The Epidermal Growth Factor Receptor Family of Tyrosine Kinases and Cancer: Can An Atypical Exemplar Be A Sound Therapeutic Target?

Abstract

Abstract: Epidermal Growth Factor (EGF) receptor was the first peptide growth hormone receptor found to contain an intracellular tyrosine kinase. It is frequently used to exemplify the properties of the whole family of receptor tyrosine kinases. Much work has been done on EGFr to elucidate the mechanisms of activation of RTKs, and their coupling to downstream signaling processes. The type I RTKs consist of four closely related RTKs, and a bewildering number of ligands. The number of ligands is not typical for RTKs, but the discovery that this family can form signaling-competent heterodimers as well as homodimers may explain this abundance. The type I RTKs are almost ubiquitous in solid neoplasias, as 90% of clinical samples express at least one family member, and at least 60% of tumours overexpress at least one of the receptors or cognate growth factors. Overexpression correlates with poor prognosis and shorter survival times. The high prevalence suggests that type I RTKs may activate more transforming signaling pathways that most other RTKs.
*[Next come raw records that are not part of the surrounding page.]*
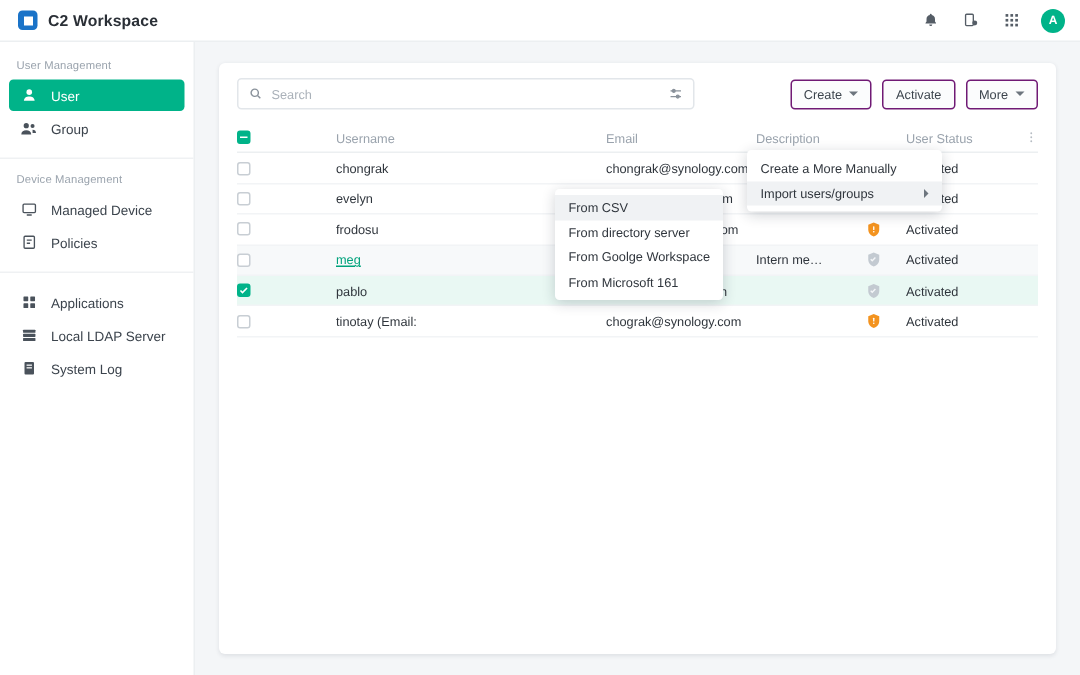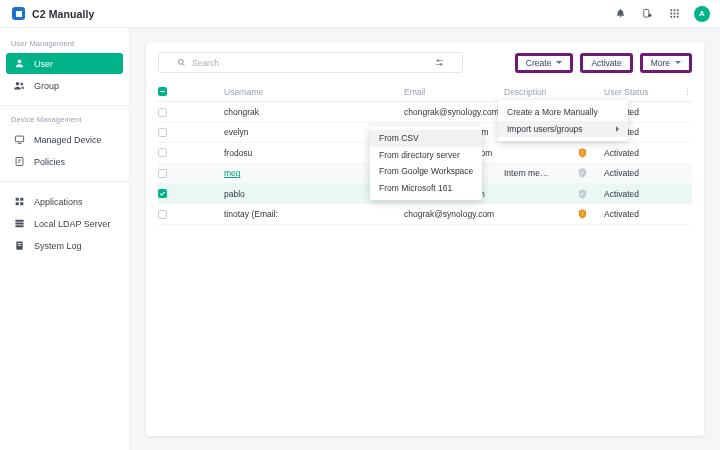"C2 Manually" span.brand-name { text: Manually -> Workspace }
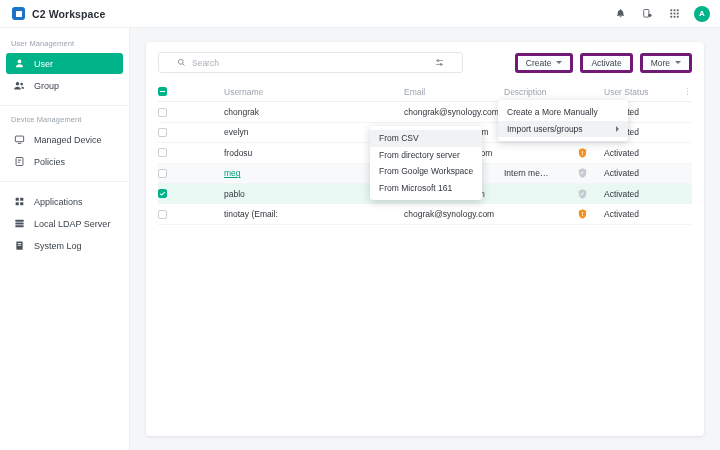"Search" .search { padding: 0 18px -> 0 7px }
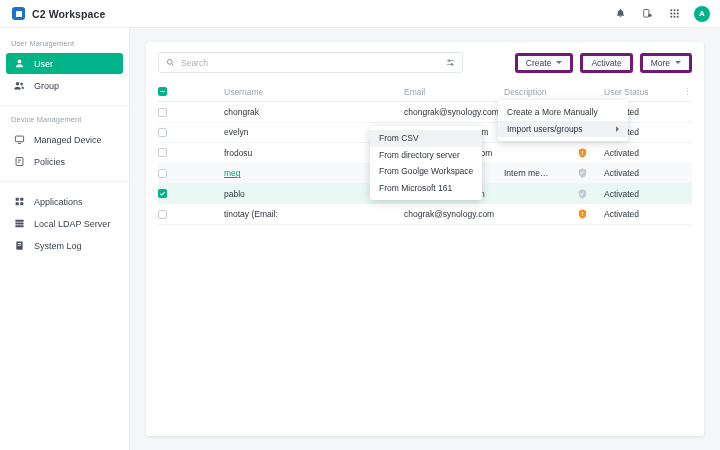"Create" .btn { border: 3px solid #701a75 -> 1px solid #701a75 }
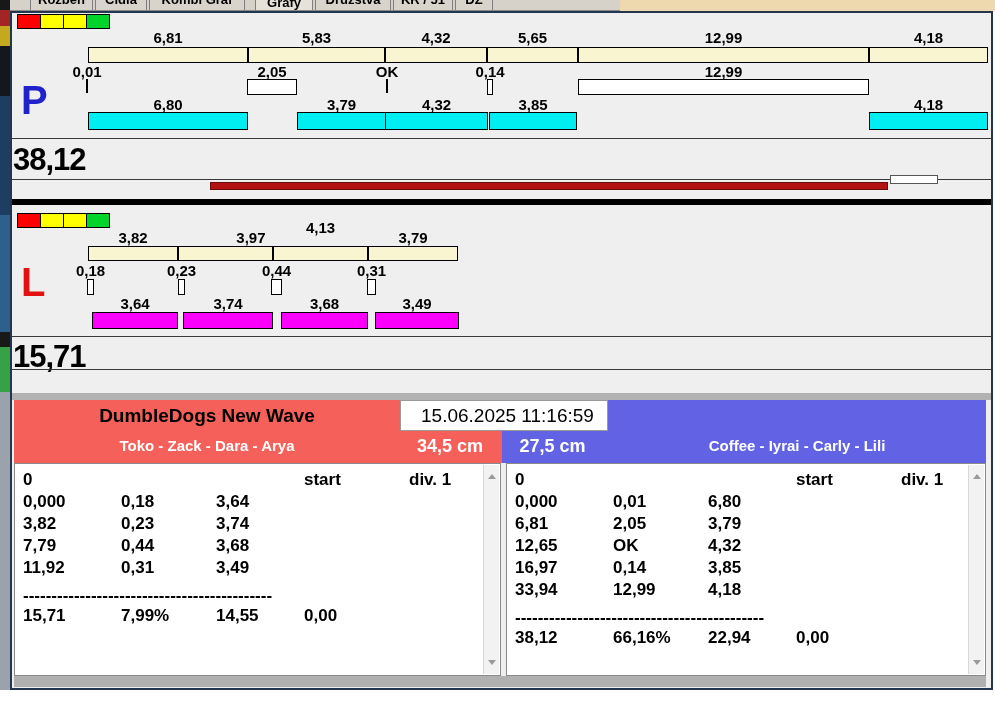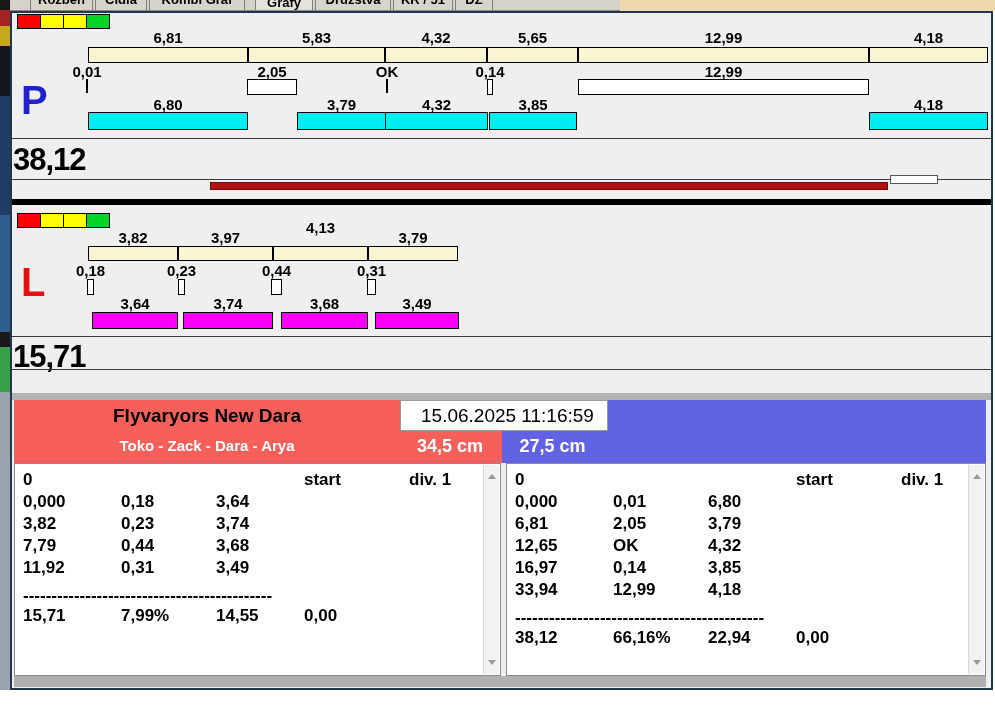"3,97" div.num { text-align: none -> right }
Both the high prevalence, and the importance of the EGFr family to the transformed phenotype, suggest that inhibition of their signaling will have therapeutic utility. This has been investigated by finding blocking antibodies for the ligand binding domains of the receptors, enzyme inhibitors for the tyrosine kinases of the family and inhibitors of downstream signaling. The enzyme inhibitor approach has led to small molecule enzyme inhibitors of great potency and selectivity for the EGFr tyrosine kinase.